Written instruction: Identify each line below that contains the string "center", and copy every such line in full.

Task data:

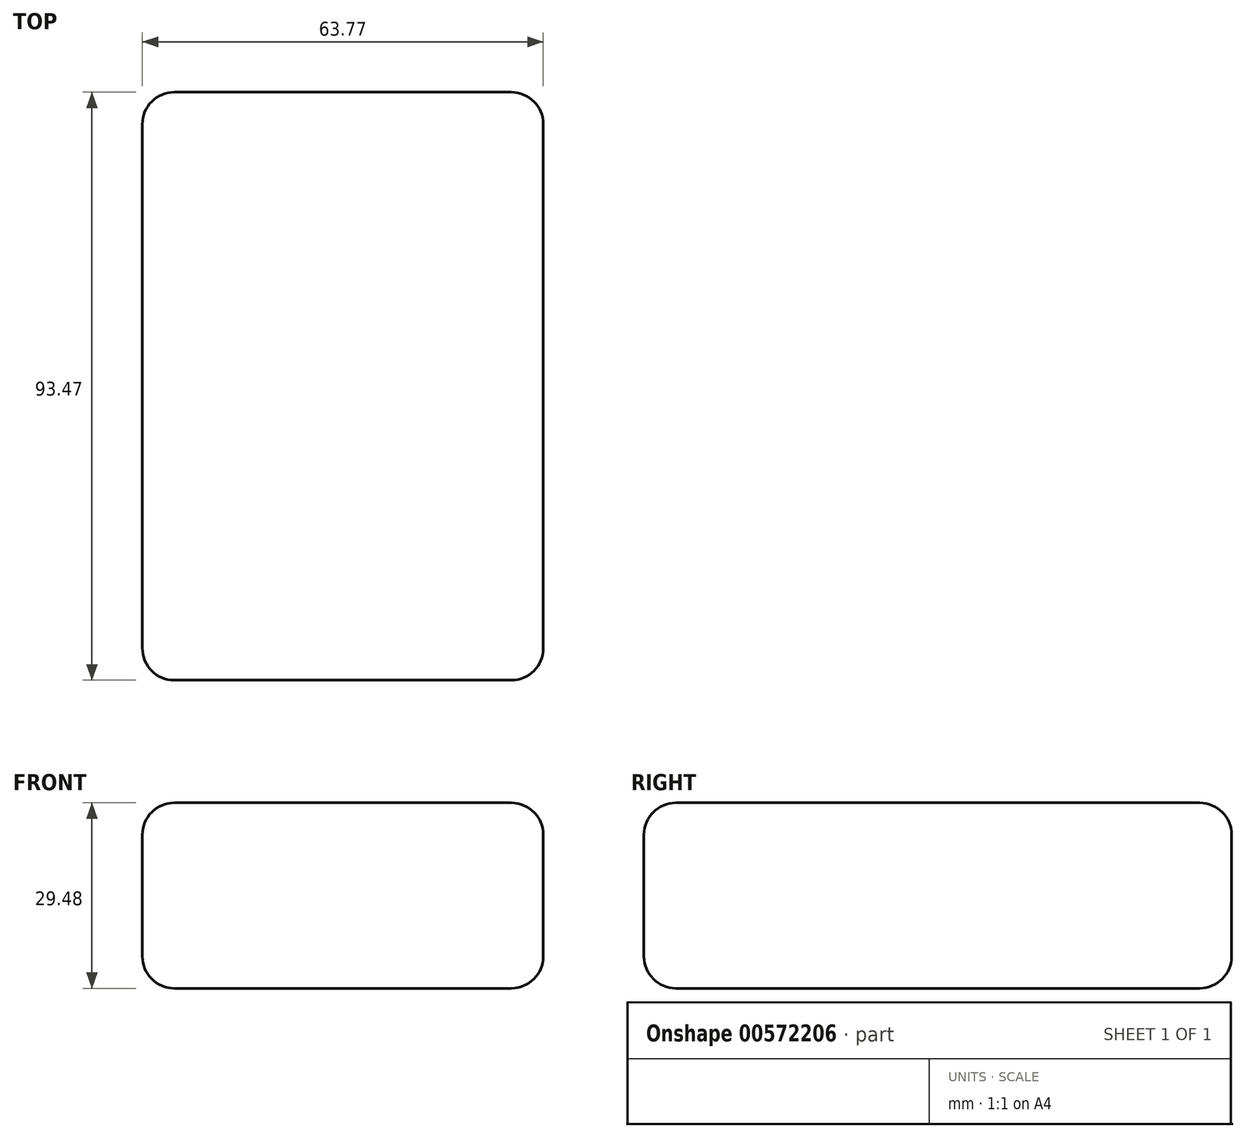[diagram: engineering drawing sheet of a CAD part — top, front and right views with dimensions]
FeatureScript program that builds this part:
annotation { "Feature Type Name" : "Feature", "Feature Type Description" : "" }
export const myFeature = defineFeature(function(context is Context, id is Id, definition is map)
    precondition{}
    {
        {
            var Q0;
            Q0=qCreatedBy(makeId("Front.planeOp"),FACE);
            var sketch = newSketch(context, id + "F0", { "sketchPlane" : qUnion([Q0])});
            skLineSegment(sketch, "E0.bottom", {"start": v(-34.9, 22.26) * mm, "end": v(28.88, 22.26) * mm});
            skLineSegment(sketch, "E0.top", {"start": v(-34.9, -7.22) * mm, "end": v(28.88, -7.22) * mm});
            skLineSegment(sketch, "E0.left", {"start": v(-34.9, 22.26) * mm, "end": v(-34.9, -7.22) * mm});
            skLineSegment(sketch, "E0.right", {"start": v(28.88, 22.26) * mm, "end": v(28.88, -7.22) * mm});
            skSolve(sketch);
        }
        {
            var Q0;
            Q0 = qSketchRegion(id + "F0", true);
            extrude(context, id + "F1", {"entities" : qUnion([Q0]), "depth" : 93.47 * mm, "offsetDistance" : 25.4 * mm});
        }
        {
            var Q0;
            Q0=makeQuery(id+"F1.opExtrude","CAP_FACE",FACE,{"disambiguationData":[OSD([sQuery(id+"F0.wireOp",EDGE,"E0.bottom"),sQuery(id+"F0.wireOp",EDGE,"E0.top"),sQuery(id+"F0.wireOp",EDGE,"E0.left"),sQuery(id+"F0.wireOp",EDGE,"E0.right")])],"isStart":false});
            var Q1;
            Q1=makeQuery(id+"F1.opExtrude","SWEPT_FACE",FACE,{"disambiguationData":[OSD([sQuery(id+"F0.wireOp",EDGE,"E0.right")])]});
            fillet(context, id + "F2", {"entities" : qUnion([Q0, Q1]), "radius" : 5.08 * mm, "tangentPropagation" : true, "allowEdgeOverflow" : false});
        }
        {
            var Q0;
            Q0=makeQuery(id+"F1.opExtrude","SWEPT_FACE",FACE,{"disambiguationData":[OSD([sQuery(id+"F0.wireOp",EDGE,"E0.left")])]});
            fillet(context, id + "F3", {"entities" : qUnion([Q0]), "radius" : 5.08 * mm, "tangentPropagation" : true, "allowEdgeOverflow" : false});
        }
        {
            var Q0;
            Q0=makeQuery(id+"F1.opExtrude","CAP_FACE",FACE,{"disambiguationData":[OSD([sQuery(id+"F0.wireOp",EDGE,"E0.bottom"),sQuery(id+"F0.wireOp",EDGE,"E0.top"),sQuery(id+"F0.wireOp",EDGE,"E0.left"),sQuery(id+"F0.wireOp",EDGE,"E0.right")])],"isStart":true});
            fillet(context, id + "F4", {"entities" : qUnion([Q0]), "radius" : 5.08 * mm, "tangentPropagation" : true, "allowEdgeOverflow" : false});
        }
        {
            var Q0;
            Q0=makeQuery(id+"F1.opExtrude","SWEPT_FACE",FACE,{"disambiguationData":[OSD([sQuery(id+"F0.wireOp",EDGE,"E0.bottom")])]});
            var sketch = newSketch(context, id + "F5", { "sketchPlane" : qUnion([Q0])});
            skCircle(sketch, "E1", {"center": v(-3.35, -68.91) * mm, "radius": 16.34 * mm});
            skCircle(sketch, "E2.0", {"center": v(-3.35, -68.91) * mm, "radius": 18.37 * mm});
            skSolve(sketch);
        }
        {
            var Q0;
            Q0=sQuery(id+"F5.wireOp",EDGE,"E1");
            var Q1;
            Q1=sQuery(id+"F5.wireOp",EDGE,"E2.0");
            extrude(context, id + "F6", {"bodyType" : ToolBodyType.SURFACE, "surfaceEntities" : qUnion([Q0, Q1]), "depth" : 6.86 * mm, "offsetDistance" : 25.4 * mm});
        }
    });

---

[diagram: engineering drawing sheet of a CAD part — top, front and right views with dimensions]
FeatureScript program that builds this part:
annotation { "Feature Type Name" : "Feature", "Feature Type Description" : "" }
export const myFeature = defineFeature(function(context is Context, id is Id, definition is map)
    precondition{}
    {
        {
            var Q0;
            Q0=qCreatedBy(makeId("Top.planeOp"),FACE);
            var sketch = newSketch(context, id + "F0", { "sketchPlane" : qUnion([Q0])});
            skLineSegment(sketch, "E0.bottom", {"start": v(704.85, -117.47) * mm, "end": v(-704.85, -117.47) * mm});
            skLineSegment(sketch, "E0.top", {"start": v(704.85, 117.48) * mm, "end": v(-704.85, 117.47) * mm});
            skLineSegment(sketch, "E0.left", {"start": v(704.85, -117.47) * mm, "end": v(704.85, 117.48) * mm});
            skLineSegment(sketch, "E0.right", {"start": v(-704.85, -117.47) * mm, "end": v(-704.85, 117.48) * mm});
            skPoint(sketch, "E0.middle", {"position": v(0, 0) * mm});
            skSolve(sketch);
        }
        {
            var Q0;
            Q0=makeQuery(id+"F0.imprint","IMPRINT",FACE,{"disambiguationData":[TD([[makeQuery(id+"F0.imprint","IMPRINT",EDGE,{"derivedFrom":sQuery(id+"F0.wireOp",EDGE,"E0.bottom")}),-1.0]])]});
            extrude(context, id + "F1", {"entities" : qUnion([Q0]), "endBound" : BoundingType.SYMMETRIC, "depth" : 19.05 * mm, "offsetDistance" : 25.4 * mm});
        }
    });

Result for this exercise:
            skCircle(sketch, "E1", {"center": v(-3.35, -68.91) * mm, "radius": 16.34 * mm});
            skCircle(sketch, "E2.0", {"center": v(-3.35, -68.91) * mm, "radius": 18.37 * mm});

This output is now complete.